2012年10月1日月曜日

[紹介] 和田竜『のぼうの城』(上)

和田竜『のぼうの城』(上)
小田原征伐での忍城攻防戦。でくのぼうの略で「のぼう様」と領民に呼ばれていた成田長親。上巻の最後、石田三成の傲慢な振る舞いにはじめて怒りを露わにし、降伏をやめ、二万を相手に五百の軍勢で籠城する所が見せ場。(crossreview

 戦国末期、豊臣秀吉の天下統一の総仕上げと言うべき小田原征伐。その小田原征伐における忍城(おしじょう)の攻防戦を描いたのが本作。
 主人公は「でくのぼう」を略して「のぼう様」と領民に呼ばれている城代・成田長親。不器用で、表情にも乏しく、背が高いだけの大男で馬にも乗れない。だが、そんな長親は領民にやたら慕われているのである。

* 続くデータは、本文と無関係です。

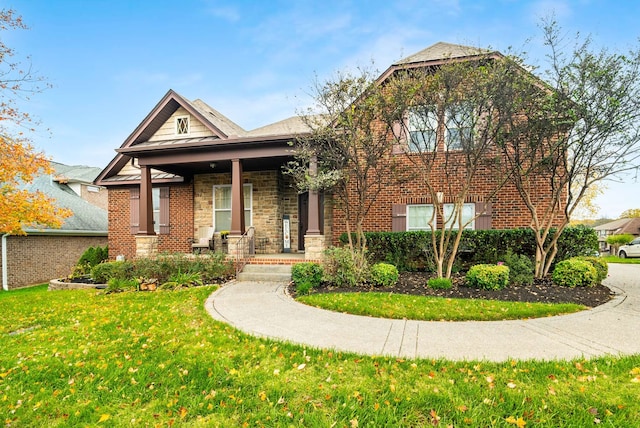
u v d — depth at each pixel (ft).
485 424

 本巻の見せ場は、長親が石田三成軍二万を相手に戦を選択するところだろう。
 傲慢な軍使・長束正家が城主の娘・甲斐姫を秀吉に差し出せと言ったことで、長親の堪忍袋の緒が切れた。
「いやなものはいやじゃ」
「二万の兵で押し寄せ、さんざに脅しをかけた挙句、和戦いずれを問うなどと申す。そのくせ降るに決まっておるとたかを括ってる。そんな者に降るのはいやじゃ」
「武ある者が無なき者を足蹴にし、才ある者が才なき者の鼻面をいいように引き回す。これが人の世か。ならばわしはいやじゃ。わしだけはいやじゃ」

 だが、この事態を期待していたのは、実は軍使を遣わした総大将・石田三成。三成は、ある思惑があってわざと忍城を威嚇し、傲慢な長束正家を遣わしたのである。